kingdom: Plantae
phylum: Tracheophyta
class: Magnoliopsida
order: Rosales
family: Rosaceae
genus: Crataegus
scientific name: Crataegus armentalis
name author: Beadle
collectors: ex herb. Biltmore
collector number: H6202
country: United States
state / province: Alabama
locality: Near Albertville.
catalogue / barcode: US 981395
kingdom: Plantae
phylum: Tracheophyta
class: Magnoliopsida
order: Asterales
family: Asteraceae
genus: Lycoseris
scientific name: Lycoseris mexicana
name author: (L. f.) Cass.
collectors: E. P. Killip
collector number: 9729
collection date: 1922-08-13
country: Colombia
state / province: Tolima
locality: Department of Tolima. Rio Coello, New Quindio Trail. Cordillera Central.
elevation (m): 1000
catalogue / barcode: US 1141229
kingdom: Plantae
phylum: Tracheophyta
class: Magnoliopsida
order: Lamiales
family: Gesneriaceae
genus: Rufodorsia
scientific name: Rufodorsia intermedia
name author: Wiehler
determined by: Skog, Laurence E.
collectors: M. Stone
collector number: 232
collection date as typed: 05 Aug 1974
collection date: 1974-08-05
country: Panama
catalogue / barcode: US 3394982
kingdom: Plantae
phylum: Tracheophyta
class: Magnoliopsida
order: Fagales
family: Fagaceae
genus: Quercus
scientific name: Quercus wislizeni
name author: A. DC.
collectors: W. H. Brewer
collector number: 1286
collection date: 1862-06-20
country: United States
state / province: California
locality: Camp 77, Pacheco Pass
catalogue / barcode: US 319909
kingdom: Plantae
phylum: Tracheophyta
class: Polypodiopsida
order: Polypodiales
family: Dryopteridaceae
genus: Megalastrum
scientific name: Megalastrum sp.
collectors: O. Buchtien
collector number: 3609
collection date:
○ ○ ○ ○
> WHAT YOU ARE ASKED TO DO: Please reproduce the listing above, swapping "collector number" for "field number" everywhere it occurs and leaving everything else unchanged.

> ANSWER FOR THIS EXERCISE:
kingdom: Plantae
phylum: Tracheophyta
class: Magnoliopsida
order: Rosales
family: Rosaceae
genus: Crataegus
scientific name: Crataegus armentalis
name author: Beadle
collectors: ex herb. Biltmore
field number: H6202
country: United States
state / province: Alabama
locality: Near Albertville.
catalogue / barcode: US 981395
kingdom: Plantae
phylum: Tracheophyta
class: Magnoliopsida
order: Asterales
family: Asteraceae
genus: Lycoseris
scientific name: Lycoseris mexicana
name author: (L. f.) Cass.
collectors: E. P. Killip
field number: 9729
collection date: 1922-08-13
country: Colombia
state / province: Tolima
locality: Department of Tolima. Rio Coello, New Quindio Trail. Cordillera Central.
elevation (m): 1000
catalogue / barcode: US 1141229
kingdom: Plantae
phylum: Tracheophyta
class: Magnoliopsida
order: Lamiales
family: Gesneriaceae
genus: Rufodorsia
scientific name: Rufodorsia intermedia
name author: Wiehler
determined by: Skog, Laurence E.
collectors: M. Stone
field number: 232
collection date as typed: 05 Aug 1974
collection date: 1974-08-05
country: Panama
catalogue / barcode: US 3394982
kingdom: Plantae
phylum: Tracheophyta
class: Magnoliopsida
order: Fagales
family: Fagaceae
genus: Quercus
scientific name: Quercus wislizeni
name author: A. DC.
collectors: W. H. Brewer
field number: 1286
collection date: 1862-06-20
country: United States
state / province: California
locality: Camp 77, Pacheco Pass
catalogue / barcode: US 319909
kingdom: Plantae
phylum: Tracheophyta
class: Polypodiopsida
order: Polypodiales
family: Dryopteridaceae
genus: Megalastrum
scientific name: Megalastrum sp.
collectors: O. Buchtien
field number: 3609
collection date:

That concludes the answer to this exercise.